| Stated problem |
Copy every line of the records below word for word, keeping the original order.

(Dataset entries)
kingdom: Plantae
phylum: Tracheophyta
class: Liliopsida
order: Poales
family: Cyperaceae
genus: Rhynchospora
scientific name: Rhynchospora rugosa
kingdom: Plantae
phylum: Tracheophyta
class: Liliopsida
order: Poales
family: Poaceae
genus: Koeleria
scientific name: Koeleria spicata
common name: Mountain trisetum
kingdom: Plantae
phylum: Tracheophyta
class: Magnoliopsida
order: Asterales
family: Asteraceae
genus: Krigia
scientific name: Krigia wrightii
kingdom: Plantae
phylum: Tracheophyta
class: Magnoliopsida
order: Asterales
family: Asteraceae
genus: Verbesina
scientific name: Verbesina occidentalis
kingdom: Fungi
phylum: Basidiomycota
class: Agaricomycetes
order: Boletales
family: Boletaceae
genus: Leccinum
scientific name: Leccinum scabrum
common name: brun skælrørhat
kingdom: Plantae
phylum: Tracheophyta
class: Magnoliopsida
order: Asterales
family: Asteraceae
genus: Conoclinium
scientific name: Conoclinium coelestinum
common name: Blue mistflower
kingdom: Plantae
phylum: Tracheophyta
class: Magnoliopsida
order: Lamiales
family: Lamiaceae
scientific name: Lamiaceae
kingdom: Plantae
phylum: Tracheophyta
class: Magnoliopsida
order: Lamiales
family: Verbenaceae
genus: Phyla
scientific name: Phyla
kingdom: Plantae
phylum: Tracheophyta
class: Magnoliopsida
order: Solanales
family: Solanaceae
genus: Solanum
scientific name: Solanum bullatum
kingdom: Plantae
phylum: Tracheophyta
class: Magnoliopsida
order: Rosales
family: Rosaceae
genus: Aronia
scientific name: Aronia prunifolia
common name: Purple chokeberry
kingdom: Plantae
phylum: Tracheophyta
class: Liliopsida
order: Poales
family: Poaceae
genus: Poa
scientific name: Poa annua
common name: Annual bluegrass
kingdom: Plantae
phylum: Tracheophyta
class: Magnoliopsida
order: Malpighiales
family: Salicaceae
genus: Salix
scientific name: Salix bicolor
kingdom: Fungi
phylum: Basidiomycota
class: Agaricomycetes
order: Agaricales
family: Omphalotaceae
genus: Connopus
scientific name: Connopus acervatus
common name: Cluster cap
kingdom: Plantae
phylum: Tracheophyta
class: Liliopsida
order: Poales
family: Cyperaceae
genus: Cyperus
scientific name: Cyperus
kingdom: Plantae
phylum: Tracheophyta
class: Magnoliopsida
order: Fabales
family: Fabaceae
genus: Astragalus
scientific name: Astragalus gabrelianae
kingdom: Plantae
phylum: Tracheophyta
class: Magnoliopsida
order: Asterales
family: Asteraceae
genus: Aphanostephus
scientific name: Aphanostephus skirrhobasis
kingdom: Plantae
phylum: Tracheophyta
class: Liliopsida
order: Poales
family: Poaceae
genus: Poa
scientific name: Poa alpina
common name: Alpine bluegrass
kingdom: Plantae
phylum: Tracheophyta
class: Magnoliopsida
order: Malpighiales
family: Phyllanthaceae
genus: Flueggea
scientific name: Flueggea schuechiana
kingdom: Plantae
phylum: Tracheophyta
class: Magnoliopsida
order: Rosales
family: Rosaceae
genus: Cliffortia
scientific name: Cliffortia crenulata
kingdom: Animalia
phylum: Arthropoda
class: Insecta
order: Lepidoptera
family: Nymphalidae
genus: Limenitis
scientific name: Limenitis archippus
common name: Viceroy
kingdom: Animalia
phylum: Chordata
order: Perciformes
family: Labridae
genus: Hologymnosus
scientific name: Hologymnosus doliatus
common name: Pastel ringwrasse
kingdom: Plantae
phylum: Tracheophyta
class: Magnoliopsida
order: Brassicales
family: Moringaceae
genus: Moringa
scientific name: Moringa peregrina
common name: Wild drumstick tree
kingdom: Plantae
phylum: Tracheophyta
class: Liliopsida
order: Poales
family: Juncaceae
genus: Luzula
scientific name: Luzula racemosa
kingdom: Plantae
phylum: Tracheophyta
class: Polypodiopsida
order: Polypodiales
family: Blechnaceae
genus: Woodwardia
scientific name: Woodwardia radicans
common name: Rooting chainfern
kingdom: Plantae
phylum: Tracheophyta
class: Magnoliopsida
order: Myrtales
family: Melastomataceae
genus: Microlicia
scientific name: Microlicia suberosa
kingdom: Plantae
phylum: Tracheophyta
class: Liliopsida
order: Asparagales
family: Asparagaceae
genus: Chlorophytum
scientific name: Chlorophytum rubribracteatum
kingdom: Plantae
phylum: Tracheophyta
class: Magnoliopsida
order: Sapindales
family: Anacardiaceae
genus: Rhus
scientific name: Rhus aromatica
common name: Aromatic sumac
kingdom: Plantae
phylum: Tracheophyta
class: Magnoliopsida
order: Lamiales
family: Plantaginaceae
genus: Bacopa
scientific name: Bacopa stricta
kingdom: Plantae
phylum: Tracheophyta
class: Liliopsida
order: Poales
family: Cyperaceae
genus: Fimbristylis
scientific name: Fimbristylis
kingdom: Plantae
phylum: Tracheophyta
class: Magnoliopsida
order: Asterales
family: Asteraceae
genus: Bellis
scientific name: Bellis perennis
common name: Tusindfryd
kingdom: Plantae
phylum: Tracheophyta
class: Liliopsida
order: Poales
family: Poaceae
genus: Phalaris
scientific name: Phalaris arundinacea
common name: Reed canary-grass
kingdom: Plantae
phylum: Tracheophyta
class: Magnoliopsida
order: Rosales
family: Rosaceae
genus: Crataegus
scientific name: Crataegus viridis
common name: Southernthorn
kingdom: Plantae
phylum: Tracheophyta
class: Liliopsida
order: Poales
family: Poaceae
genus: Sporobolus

| Written answer |
kingdom: Plantae
phylum: Tracheophyta
class: Liliopsida
order: Poales
family: Cyperaceae
genus: Rhynchospora
scientific name: Rhynchospora rugosa
kingdom: Plantae
phylum: Tracheophyta
class: Liliopsida
order: Poales
family: Poaceae
genus: Koeleria
scientific name: Koeleria spicata
common name: Mountain trisetum
kingdom: Plantae
phylum: Tracheophyta
class: Magnoliopsida
order: Asterales
family: Asteraceae
genus: Krigia
scientific name: Krigia wrightii
kingdom: Plantae
phylum: Tracheophyta
class: Magnoliopsida
order: Asterales
family: Asteraceae
genus: Verbesina
scientific name: Verbesina occidentalis
kingdom: Fungi
phylum: Basidiomycota
class: Agaricomycetes
order: Boletales
family: Boletaceae
genus: Leccinum
scientific name: Leccinum scabrum
common name: brun skælrørhat
kingdom: Plantae
phylum: Tracheophyta
class: Magnoliopsida
order: Asterales
family: Asteraceae
genus: Conoclinium
scientific name: Conoclinium coelestinum
common name: Blue mistflower
kingdom: Plantae
phylum: Tracheophyta
class: Magnoliopsida
order: Lamiales
family: Lamiaceae
scientific name: Lamiaceae
kingdom: Plantae
phylum: Tracheophyta
class: Magnoliopsida
order: Lamiales
family: Verbenaceae
genus: Phyla
scientific name: Phyla
kingdom: Plantae
phylum: Tracheophyta
class: Magnoliopsida
order: Solanales
family: Solanaceae
genus: Solanum
scientific name: Solanum bullatum
kingdom: Plantae
phylum: Tracheophyta
class: Magnoliopsida
order: Rosales
family: Rosaceae
genus: Aronia
scientific name: Aronia prunifolia
common name: Purple chokeberry
kingdom: Plantae
phylum: Tracheophyta
class: Liliopsida
order: Poales
family: Poaceae
genus: Poa
scientific name: Poa annua
common name: Annual bluegrass
kingdom: Plantae
phylum: Tracheophyta
class: Magnoliopsida
order: Malpighiales
family: Salicaceae
genus: Salix
scientific name: Salix bicolor
kingdom: Fungi
phylum: Basidiomycota
class: Agaricomycetes
order: Agaricales
family: Omphalotaceae
genus: Connopus
scientific name: Connopus acervatus
common name: Cluster cap
kingdom: Plantae
phylum: Tracheophyta
class: Liliopsida
order: Poales
family: Cyperaceae
genus: Cyperus
scientific name: Cyperus
kingdom: Plantae
phylum: Tracheophyta
class: Magnoliopsida
order: Fabales
family: Fabaceae
genus: Astragalus
scientific name: Astragalus gabrelianae
kingdom: Plantae
phylum: Tracheophyta
class: Magnoliopsida
order: Asterales
family: Asteraceae
genus: Aphanostephus
scientific name: Aphanostephus skirrhobasis
kingdom: Plantae
phylum: Tracheophyta
class: Liliopsida
order: Poales
family: Poaceae
genus: Poa
scientific name: Poa alpina
common name: Alpine bluegrass
kingdom: Plantae
phylum: Tracheophyta
class: Magnoliopsida
order: Malpighiales
family: Phyllanthaceae
genus: Flueggea
scientific name: Flueggea schuechiana
kingdom: Plantae
phylum: Tracheophyta
class: Magnoliopsida
order: Rosales
family: Rosaceae
genus: Cliffortia
scientific name: Cliffortia crenulata
kingdom: Animalia
phylum: Arthropoda
class: Insecta
order: Lepidoptera
family: Nymphalidae
genus: Limenitis
scientific name: Limenitis archippus
common name: Viceroy
kingdom: Animalia
phylum: Chordata
order: Perciformes
family: Labridae
genus: Hologymnosus
scientific name: Hologymnosus doliatus
common name: Pastel ringwrasse
kingdom: Plantae
phylum: Tracheophyta
class: Magnoliopsida
order: Brassicales
family: Moringaceae
genus: Moringa
scientific name: Moringa peregrina
common name: Wild drumstick tree
kingdom: Plantae
phylum: Tracheophyta
class: Liliopsida
order: Poales
family: Juncaceae
genus: Luzula
scientific name: Luzula racemosa
kingdom: Plantae
phylum: Tracheophyta
class: Polypodiopsida
order: Polypodiales
family: Blechnaceae
genus: Woodwardia
scientific name: Woodwardia radicans
common name: Rooting chainfern
kingdom: Plantae
phylum: Tracheophyta
class: Magnoliopsida
order: Myrtales
family: Melastomataceae
genus: Microlicia
scientific name: Microlicia suberosa
kingdom: Plantae
phylum: Tracheophyta
class: Liliopsida
order: Asparagales
family: Asparagaceae
genus: Chlorophytum
scientific name: Chlorophytum rubribracteatum
kingdom: Plantae
phylum: Tracheophyta
class: Magnoliopsida
order: Sapindales
family: Anacardiaceae
genus: Rhus
scientific name: Rhus aromatica
common name: Aromatic sumac
kingdom: Plantae
phylum: Tracheophyta
class: Magnoliopsida
order: Lamiales
family: Plantaginaceae
genus: Bacopa
scientific name: Bacopa stricta
kingdom: Plantae
phylum: Tracheophyta
class: Liliopsida
order: Poales
family: Cyperaceae
genus: Fimbristylis
scientific name: Fimbristylis
kingdom: Plantae
phylum: Tracheophyta
class: Magnoliopsida
order: Asterales
family: Asteraceae
genus: Bellis
scientific name: Bellis perennis
common name: Tusindfryd
kingdom: Plantae
phylum: Tracheophyta
class: Liliopsida
order: Poales
family: Poaceae
genus: Phalaris
scientific name: Phalaris arundinacea
common name: Reed canary-grass
kingdom: Plantae
phylum: Tracheophyta
class: Magnoliopsida
order: Rosales
family: Rosaceae
genus: Crataegus
scientific name: Crataegus viridis
common name: Southernthorn
kingdom: Plantae
phylum: Tracheophyta
class: Liliopsida
order: Poales
family: Poaceae
genus: Sporobolus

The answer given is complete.